Returning to this case: The notion that superficially simplifying one
thing will only complexify other things is hardly a gargantuan leap of faith.

b) A situation in which the writing of a formula depends on
the system of units is not desirable.

But it is often unavoidable. Often it expresses real physical facts.

Note that F=m*a, or any other formula in mechanics, does not change when
we decide to use feet and pounds instead of meters and newtons.

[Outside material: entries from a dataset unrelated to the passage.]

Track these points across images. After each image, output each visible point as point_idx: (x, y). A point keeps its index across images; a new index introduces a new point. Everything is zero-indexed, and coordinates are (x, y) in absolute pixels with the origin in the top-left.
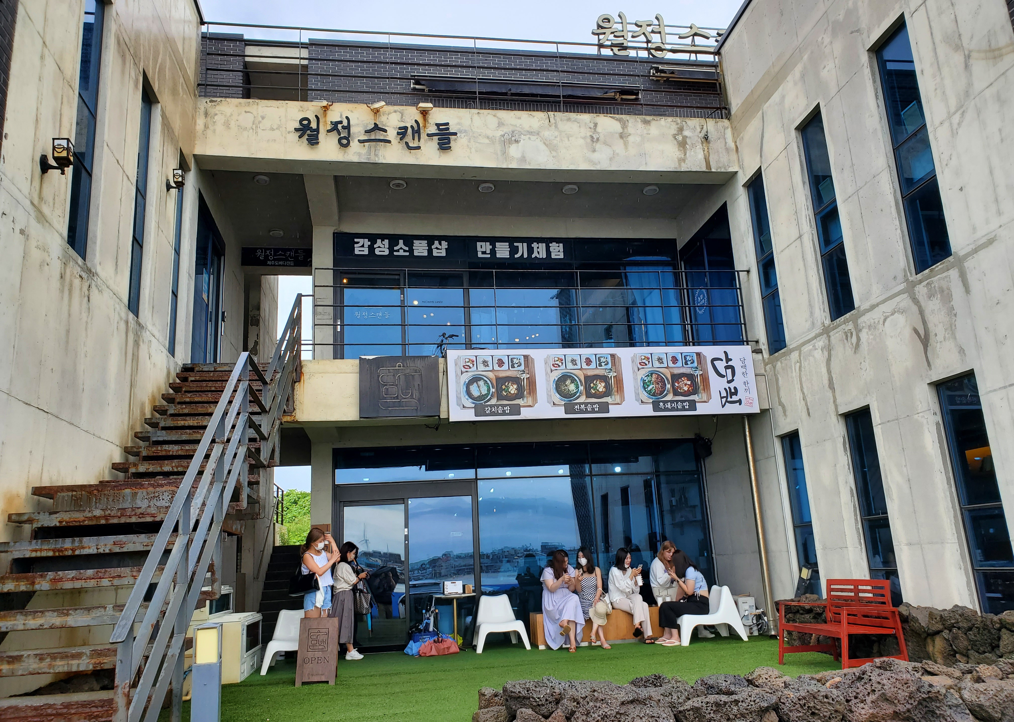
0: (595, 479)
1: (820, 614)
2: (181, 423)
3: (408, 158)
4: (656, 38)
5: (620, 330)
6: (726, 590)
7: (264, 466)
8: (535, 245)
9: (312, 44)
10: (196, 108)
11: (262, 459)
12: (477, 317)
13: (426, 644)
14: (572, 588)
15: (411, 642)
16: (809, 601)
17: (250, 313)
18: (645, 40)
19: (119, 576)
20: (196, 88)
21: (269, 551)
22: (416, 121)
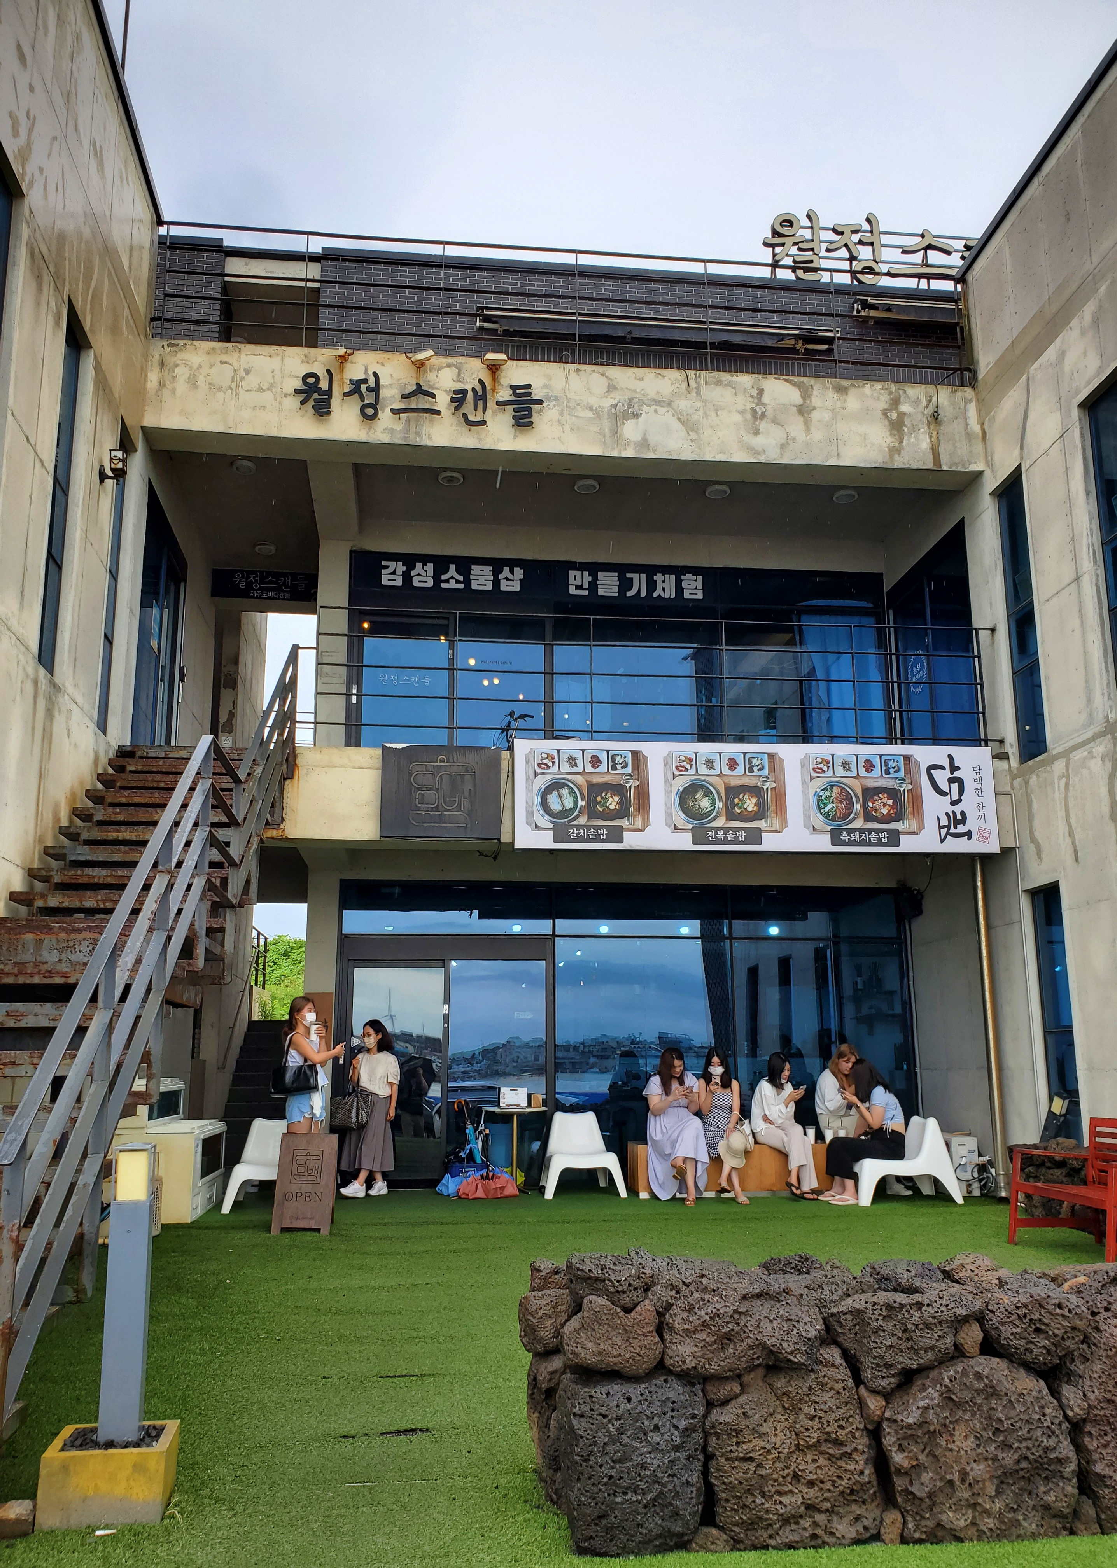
0: (736, 944)
1: (1077, 1171)
2: (113, 835)
3: (467, 440)
4: (865, 253)
5: (788, 716)
6: (932, 1124)
7: (232, 906)
8: (658, 577)
9: (326, 257)
10: (147, 356)
11: (230, 895)
12: (564, 688)
13: (470, 1180)
14: (695, 1108)
15: (447, 1176)
16: (1062, 1149)
17: (223, 669)
18: (848, 256)
19: (13, 1063)
20: (147, 324)
21: (242, 1028)
22: (481, 381)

But if we choose to measure force in pounds, mass in Troy ounces, and
acceleration in knots per fortnight, there _will_ be a nontrivial factor Z
that appears in the dynamical law:
F = Z m a

This messy situation is the usual situation. You can remove the messiness
from a few selected equations by fiddling with the units -- but only a few.

-- For instance, perhaps we could redefine the units of mass to remove the
factor of two from the Schwarzchild formula for the radius of a black hole:
r = 2 m G / c^2

-- Similarly, perhaps we could redefine the units of rotation-rate to
remove the factor of 2 from the Coriolis formula:
a = 2 omega x v

-- And perhaps we should declare the elementary charge to be The One True
Unit of charge, and recalibrate all our current meters in Eeps (exa
electrons per second). One amp is about 6.24 Eeps.

At 04:55 PM 1/20/01 -0500, David Bowman wrote:
It all depends on *which version* (the local differential versions or the
integrated bulk versions) of the laws of electromagnetism whose
appearance you are most interested in simplifying.

Exactly so.

Returning to what Ludwik wrote:
4) Let me add that the incorporation of the dimensional
constant, epsilon_zero, into Coulomb's law, multiplied
pedagogical difficulties by one million times,

My opinion differs. Until somebody "upgrades" my lab with statvoltmeters
and statammeters, I will continue to use practical, conventional units. In
these units, epsilon_zero expresses an important fact about the universe we
live in.

At 12:26 PM 1/20/01 -0500, Ludwik Kowalski wrote:
What is epsilon_zero? Why is it called permittivity?
What kind of experiments had to be performed to find
out that epsilon_zero happens to be equal to 8.85*10^-12
SI units?

Somebody had to build a capacitor of a known size and measure its capacitance.

Most students taking an introductory physics
course, either in a high school or a college, never learn
how to answer such questions.

That's a scandal.

As far as they are concerned physics is dogmatic; it asks them to accepts
things without understanding.

Action item: Wrap a couple of sugar cubes in aluminum foil, to form
conducting cubes about 1 centimeter on a side. Bring them to class, and
place them 1 millimeter apart. Announce the dimensions (1 cm cube, 1 mm
gap) so the kids don't need to strain their eyes. Ask them to estimate, to
1 significant digit, the capacitance between the cubes. Tell them they've
got ten seconds.

If you understand what epsilon_zero is, you can do this in your head in a
lot less than ten seconds. The answer is useful directly (if, say, you
need to estimate the parasitic capacitance between circuit elements) and
the mental image of shiny cubes is well-nigh unforgettable.